History is full of victories that looked glorious at the time… but quietly planted the seeds of future decline.
Empires, political parties, and business giants are rarely destroyed by defeat alone.
More often, they are weakened by what follows success:
overconfidence, complacency, internal echo chambers, and the gradual loss of connection with changing realities.
This thought came strongly to mind while observing the BJP’s massive victory in West Bengal with 207 seats in a 294-seat assembly.
Whatever one’s political views may be, the scale of the victory is historic.
But West Bengal is not just another state.
For years, Mamata Banerjee had built one of the strongest regional political fortresses in India. Bengal had a very different political ecosystem — deeply emotional, personality-driven, regionally rooted, and considered difficult terrain for national expansion.
That is what makes this result politically significant beyond numbers.
The fall of a fortress changes political psychology.
And that is where the long-term story may actually begin.
One often unnoticed effect of dominant victories is that they slowly change the behaviour of competitors.
Fragmented rivals, driven earlier by regional ambitions and individual calculations, gradually begin realising that isolated battles may no longer be enough.
History has repeatedly shown this pattern:
strong victories often create equally strong counter-mobilisation.
Indian politics itself offers examples.
The Indian National Congress once appeared politically unshakeable after independence. Yet prolonged dominance gradually strengthened anti-Congress consolidation across regions.
Indira Gandhi’s massive post-1971 popularity eventually gave way to the backlash after the Emergency.
Rajiv Gandhi’s historic 1984 mandate also saw the national mood shift sharply within a few years.

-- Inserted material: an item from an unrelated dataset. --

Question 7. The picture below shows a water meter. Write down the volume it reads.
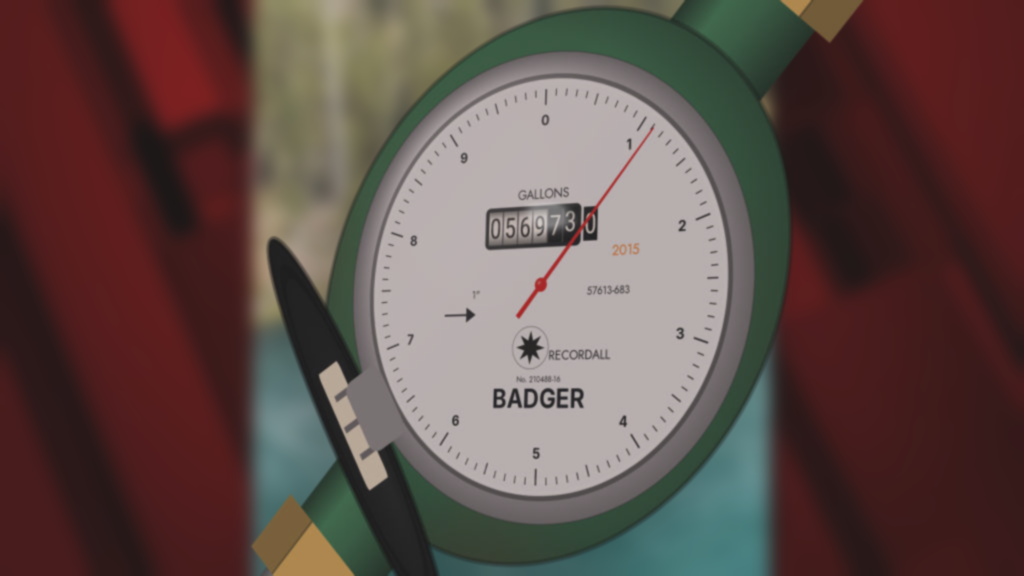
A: 569731.1 gal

The lesson is not ideological.
It is structural.
Every dominant force eventually faces the same leadership challenge:
How do you remain sharp after becoming powerful?
And this is not limited to politics.
The same pattern appears in business.
When one company dominates too aggressively:
Many businesses fail not because competitors defeated them directly…

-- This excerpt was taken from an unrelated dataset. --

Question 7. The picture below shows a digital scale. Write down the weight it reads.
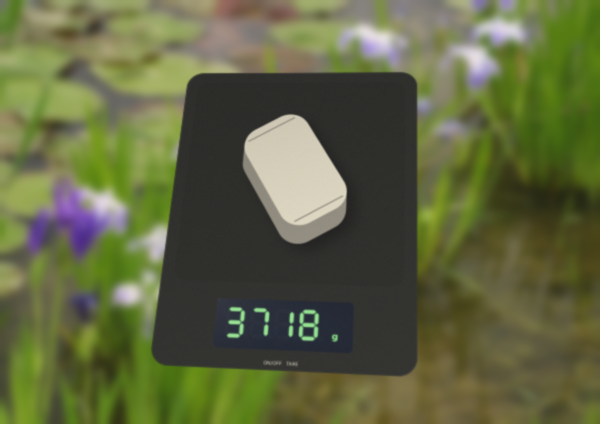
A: 3718 g
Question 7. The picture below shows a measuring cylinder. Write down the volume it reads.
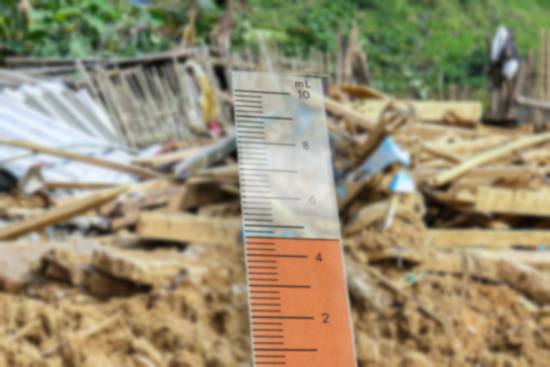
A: 4.6 mL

but because success changed their own mindset.
Kodak underestimated digital disruption.
Nokia reacted slowly to changing consumer behaviour.
BlackBerry believed leadership position alone would protect relevance.

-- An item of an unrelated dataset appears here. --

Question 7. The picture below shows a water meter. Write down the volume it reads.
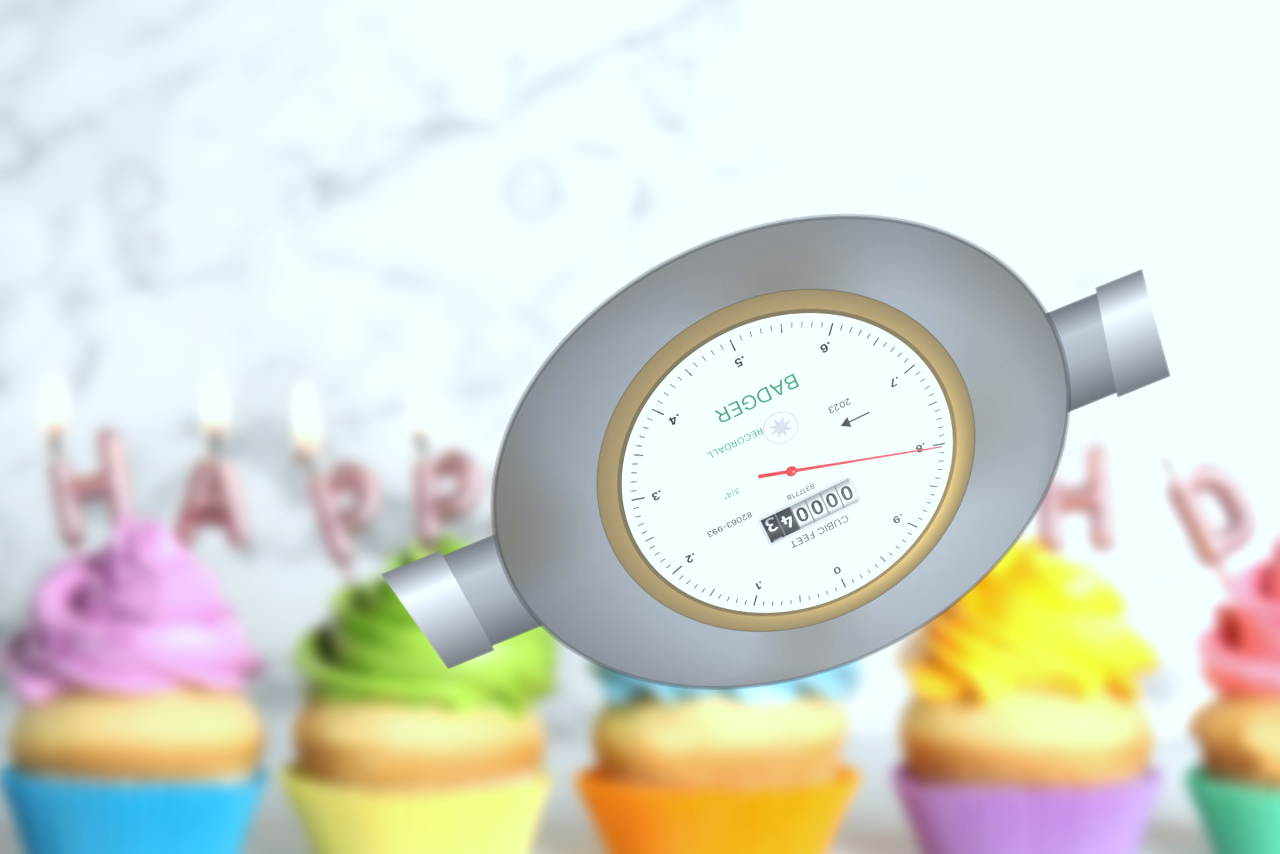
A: 42.80 ft³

The danger rarely becomes visible during celebration.
It begins quietly:
when criticism gets dismissed,
when leaders hear applause more than feedback,
when growth becomes more important than connection,
and when success reduces the urgency for self-correction.
That is why the real test of leadership begins after victory.
Not before it.
Because reaching the top tests capability.
But staying there tests humility, adaptability, and the willingness to keep listening even when the applause is the loudest.